09.10.2009 16:10 - jhansen ha scritto:
Cara Ines, bentornata nel forum. Hai visto che discussione hai fatto partire? Te ne sono grato, perché si cresce discutendo e mettendosi in gioco come hai fatto anche tu. Per questo sono curioso di cosa scriverai in futuro. Hai fatto bene distinguere fra giudicare e osservare. La differenza sembra sottile ma è grande per quanto riguarda il risultato, il giudizio distrugge una discussione, un parere che nasce da riflessioni ed esperienze personali apre invece all'altro.

09.10.2009 13:10 - Ines ha scritto:
Saluti a tutti. Credo di poter parlare al maschile, se lella è un cognome, vero? Intanto mi scuso di aver lanciato una discussione che sono felice interessi a tante persone e poi essermi eclissata. Motivi prima di lavoro e poi di vacanza. Però ho letto ora con vivo interesse tutti gli interventi di cui sono molto felice e brevemente vorrei dire di sentirmi molto in sintonia con Jhansen e anche con molto di quello che dice Sergio. Se si dice "spiritualità" è vero, ognuno può pensare a qualcosa di diverso. Io intendo come dice jhansen ciò che viene dallo Spirito, che è riconoscibile in tal senso, ciò che ci muove dentro e ci fa parlare, agire, pensare di conseguenza. In tal senso riconoscevo nelle nostre chiese secolarizzate un senso di stanchezza, di necessità, di ripiegamento a una serie di riti e di formule, di "pensare" e discutere "su" Dio, anziché "a partire" da Lui. Qualcuno però mi ha giustamente invitata a partire da me e dall'incontro con gli altri e altre. E' quello che sto cercando di fare, in questo forum, e in tutti gli altri ambiti della mia vita, ma – come diceva qualcuno – non ci si può nascondere dietro il “non giudicare” se si vuol fare un percorso collettivo; io non mi metto fuori, ma dentro, insieme. Diciamo che non giudico, ma “sento”, “percepisco”. Poi volevo dire: ma dove sono le donne? Le donne fuori e dentro le nostre chiese, che di tante riflessioni profonde sono capaci...

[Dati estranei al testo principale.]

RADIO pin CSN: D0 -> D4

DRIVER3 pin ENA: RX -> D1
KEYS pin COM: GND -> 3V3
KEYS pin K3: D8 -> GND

07.10.2009 08:10 - jhansen ha scritto:
Caro Sergio, mi fa piacere leggere che al centro della tua riflessione metti il "comandamento" del triplice amore: verso Dio - verso il prossimo - verso se stesso. Vedo quindi nel tuo intervento la spiritualità come relazione con Dio che mi rende capace di relazionarmi con l'altro e con me stesso. E' questo che volevi dire?